Selective universities have relied on A-levels not because they bring unique insights into candidates’ scholarly promise, but because they allow a limited number of places to be allocated between a larger pool of applicants. In this respect, the qualification acts as an expedient filter. A-levels are arguably the closest we can get to objective assessment of ability. 

But sentimentality should not blind us to the defects of a qualification that prematurely narrows young people’s learning, and further entrenches university hierarchies. Outcomes are distorted by multiple non-academic factors, including socio-economic status, social capital and school type, all compounded by stark inequality. With private tuition openly touted on many high streets and Facebook groups, buying an extra grade or two has never been easier. 

Post-Covid, one question for universities to ask themselves is ‘what are we selecting for?’ The obvious answer is ‘ability’: let those who have demonstrated the most excellence enter the most elite institutions. But with such an approach, prior advantage always trumps future potential. A more progressive strategy might be to work harder at identifying those young people who still have most to gain. The use of contextual data has been a major step forward, but the marketised system punishes innovation in admissions. League tables favour universities with high tariff entrants. And with institutions now held responsible for their graduates’ future earnings, why would any gamble on candidates not firmly plugged in to the middle-class networks through which the best paid jobs are often secured?

Selective universities defend their approach to admissions as ‘holistic’: interviews with candidates, head-teachers’ references and personal statements all supposedly mitigate the over-reliance on grades. But these pointers are subject to the same distortions as a students’ qualifications. The highest achievers are invariably the young people with the confidence and cultural capital to excel against softer indicators too.

The argument that entry requirements are simply there to ensure that their students can cope with the academic demands of their course is also overplayed. Any institution that boasts of a ‘world-leading’ status should surely be able to modify its teaching practices to accommodate more varied cohorts of students. 

The more selectivity there is in the system, and the more that debates are dominated by talk of selection, the more difficult it is for young people to choose the right course for them, regardless of an institution’s league table position. Ministers love to talk up further education and vocational qualifications, but BTECs were barely an afterthought in the summer’s ruckus. The relentless focus on the minority of students who enter a Russell Group university – let alone the minority of them who enter an Oxbridge college – is counter-productive. Now more than ever, the sector needs to unite behind all young people. 

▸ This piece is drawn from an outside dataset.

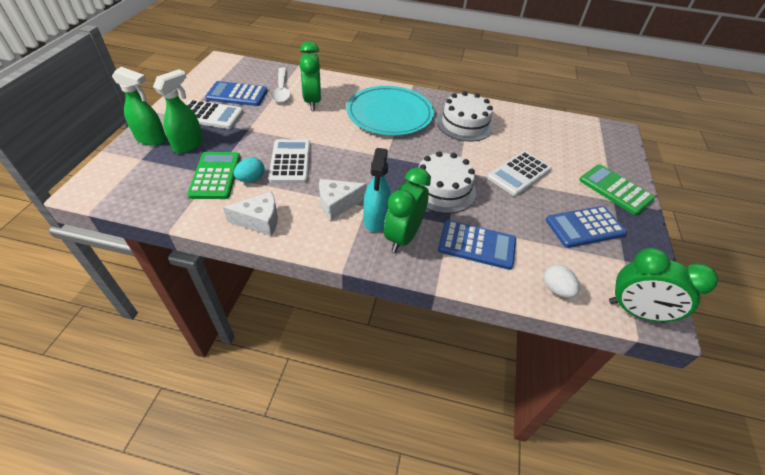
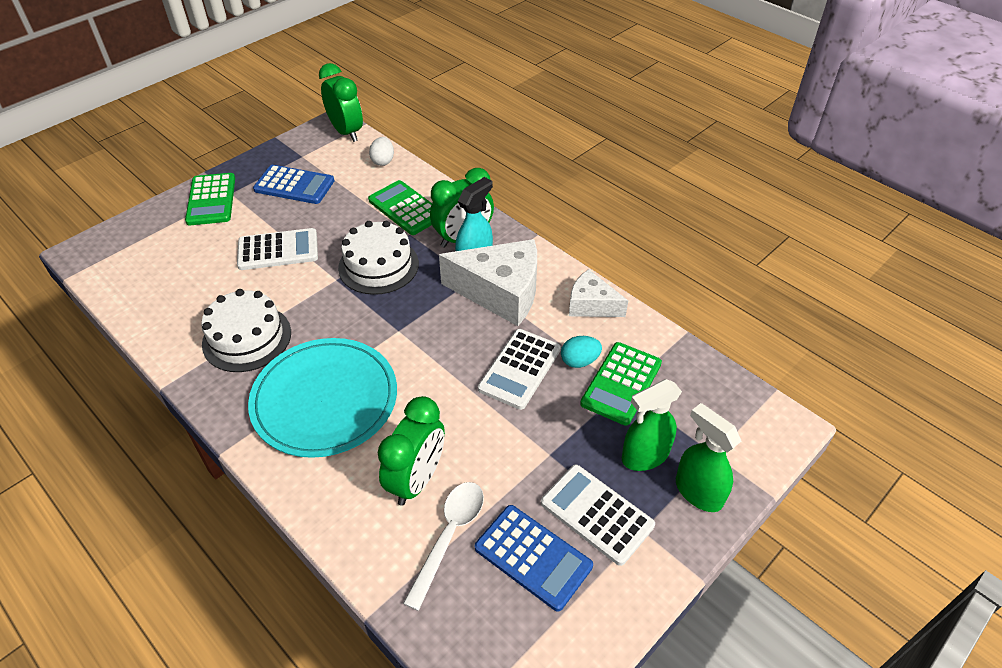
camera: 145 degrees left, 0 degrees up
(337, 204) = (500, 292): white cheese -> white cheese, size x1.74
(476, 245) = (406, 208): blue calculator -> green calculator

In the current model of higher education, selective universities have little incentive to sever their ties with A-levels. The market demands prestige, and prestige comes from exclusivity. Who gets kept out matters as much as who gets in. A fairer admissions strategy would explicitly prize social and ethnic diversity over gameable proxies of personal excellence. Students would not need to be uniformly hyper-qualified. Other nations have experimented with imaginative alternatives, with some apportioning places by lottery for over-subscribed courses. A sector weaned off A-levels could be a sector less stratified and less divided.